_Problem details_
Take every line containing "durumunu" out of the records.

Stored data entries

-.-.-

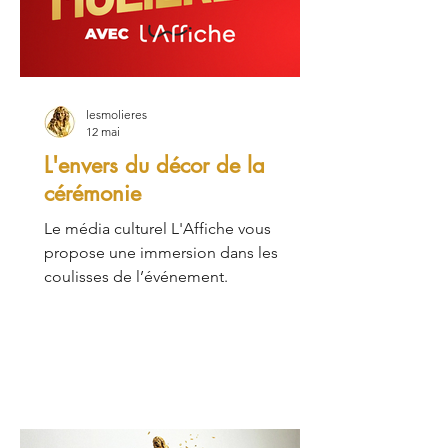
lesmolieres
12 mai
L'envers du décor de la
cérémonie
Le média culturel L'Affiche vous
propose une immersion dans les
coulisses de l’événement.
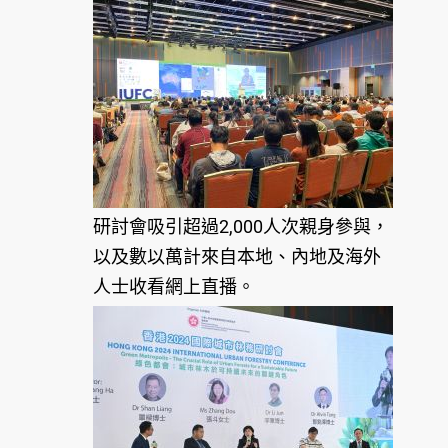
研討會吸引超過2,000人次親身參與，
以及數以萬計來自本地、內地及海外
人士收看網上直播。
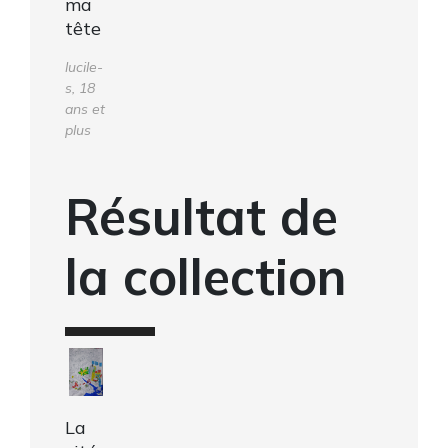
ma
tête
lucile-
s, 18
ans et
plus
Résultat de
la collection
La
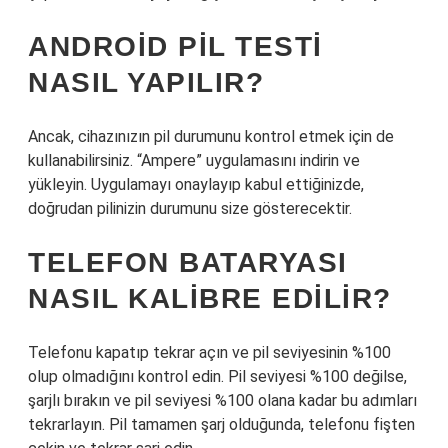
ANDROID PIL TESTI
NASIL YAPILIR?
Ancak, cihazınızın pil durumunu kontrol etmek için de
kullanabilirsiniz. “Ampere” uygulamasını indirin ve
yükleyin. Uygulamayı onaylayıp kabul ettiğinizde,
doğrudan pilinizin durumunu size gösterecektir.
TELEFON BATARYASI
NASIL KALIBRE EDILIR?
Telefonu kapatıp tekrar açın ve pil seviyesinin %100
olup olmadığını kontrol edin. Pil seviyesi %100 değilse,
şarjlı bırakın ve pil seviyesi %100 olana kadar bu adımları
tekrarlayın. Pil tamamen şarj olduğunda, telefonu fişten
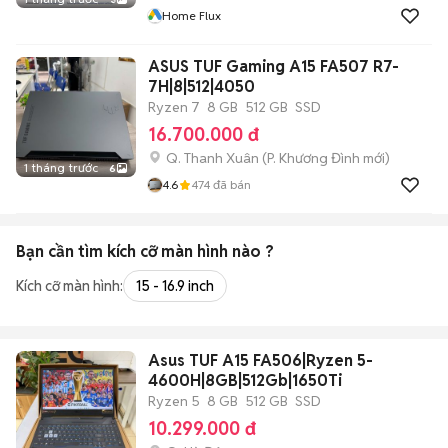
Home Flux
ASUS TUF Gaming A15 FA507 R7-
7H|8|512|4050
Ryzen 7
8 GB
512 GB
SSD
16.700.000 đ
Q. Thanh Xuân
(
P. Khương Đình
mới)
1 tháng trước
6
4.6
474
đã bán
Bạn cần tìm
kích cỡ màn hình
nào ?
Kích cỡ màn hình:
15 - 16.9 inch
Asus TUF A15 FA506|Ryzen 5-
4600H|8GB|512Gb|1650Ti
Ryzen 5
8 GB
512 GB
SSD
10.299.000 đ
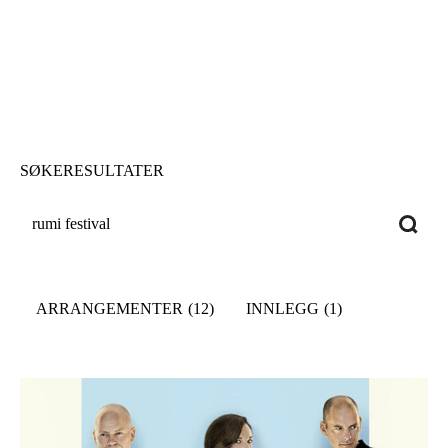
Hopp
til
hovedinnhold
SØKERESULTATER
Søk
etter:
ARRANGEMENTER
(12)
INNLEGG
(1)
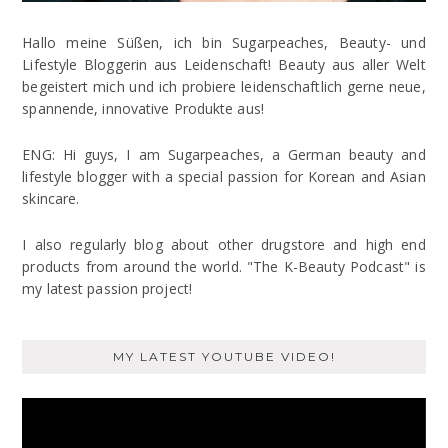
Hallo meine Süßen, ich bin Sugarpeaches, Beauty- und
Lifestyle Bloggerin aus Leidenschaft! Beauty aus aller Welt
begeistert mich und ich probiere leidenschaftlich gerne neue,
spannende, innovative Produkte aus!
ENG: Hi guys, I am Sugarpeaches, a German beauty and
lifestyle blogger with a special passion for Korean and Asian
skincare.
I also regularly blog about other drugstore and high end
products from around the world. "The K-Beauty Podcast" is
my latest passion project!
MY LATEST YOUTUBE VIDEO!
Video
Player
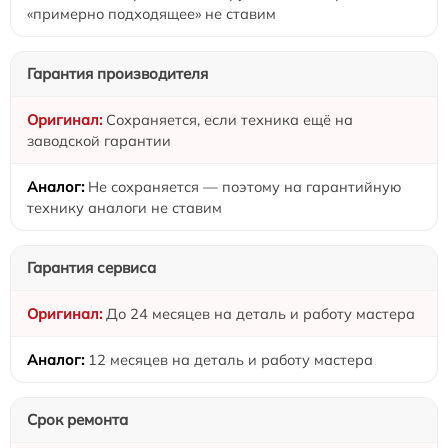
«примерно подходящее» не ставим
Гарантия производителя
Сохраняется, если техника ещё на
заводской гарантии
Не сохраняется — поэтому на гарантийную
технику аналоги не ставим
Гарантия сервиса
До 24 месяцев на деталь и работу мастера
12 месяцев на деталь и работу мастера
Срок ремонта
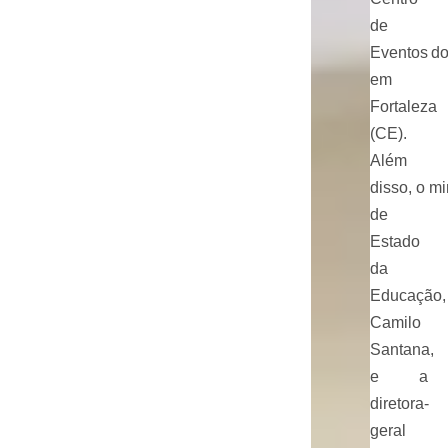
de
Eventos do
em
Fortaleza
(CE).
Além
disso, o mi
de
Estado
da
Educação,
Camilo
Santana,
e a
diretora-
geral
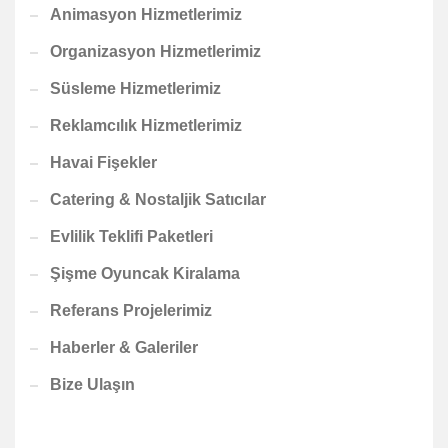
Animasyon Hizmetlerimiz
Organizasyon Hizmetlerimiz
Süsleme Hizmetlerimiz
Reklamcılık Hizmetlerimiz
Havai Fişekler
Catering & Nostaljik Satıcılar
Evlilik Teklifi Paketleri
Şişme Oyuncak Kiralama
Referans Projelerimiz
Haberler & Galeriler
Bize Ulaşın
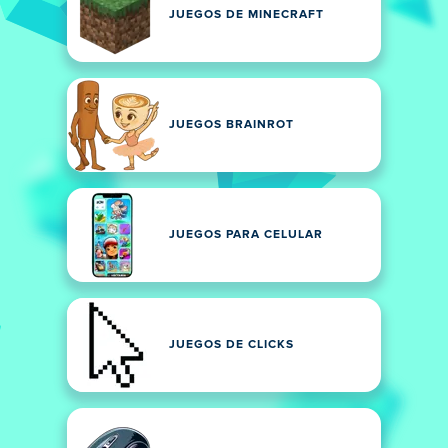
JUEGOS DE MINECRAFT
JUEGOS BRAINROT
JUEGOS PARA CELULAR
JUEGOS DE CLICKS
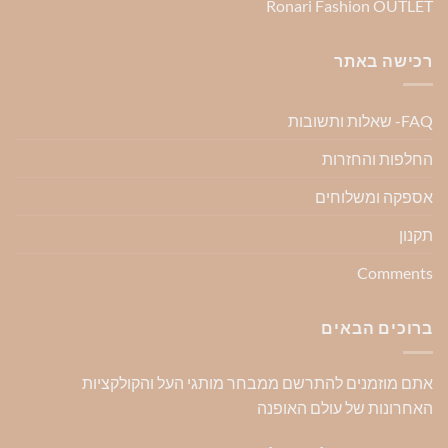
Ronari Fashion OUTLET
רכישה באתר
FAQ- שאלות ותשובות
החלפות והחזרות
אספקה ומשלוחים
תקנון
Comments
ברוכים הבאים
אתם מוזמנים להתרשם ממבחר מותגי העל והקולקציות
האחרונות של עולם האופנה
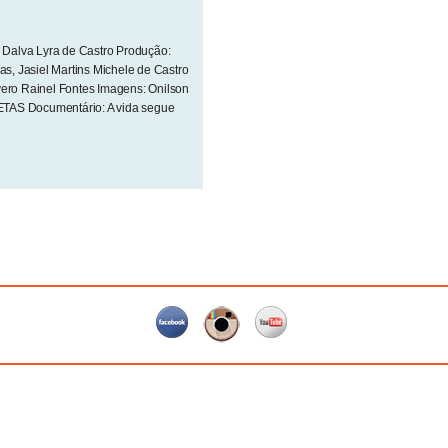
a Dalva Lyra de Castro Produção:
as, Jasiel Martins Michele de Castro
vero Rainel Fontes Imagens: Onilson
TAS Documentário: A vida segue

-.-.-

_Answer space_
Ancak, cihazınızın pil durumunu kontrol etmek için de
doğrudan pilinizin durumunu size gösterecektir.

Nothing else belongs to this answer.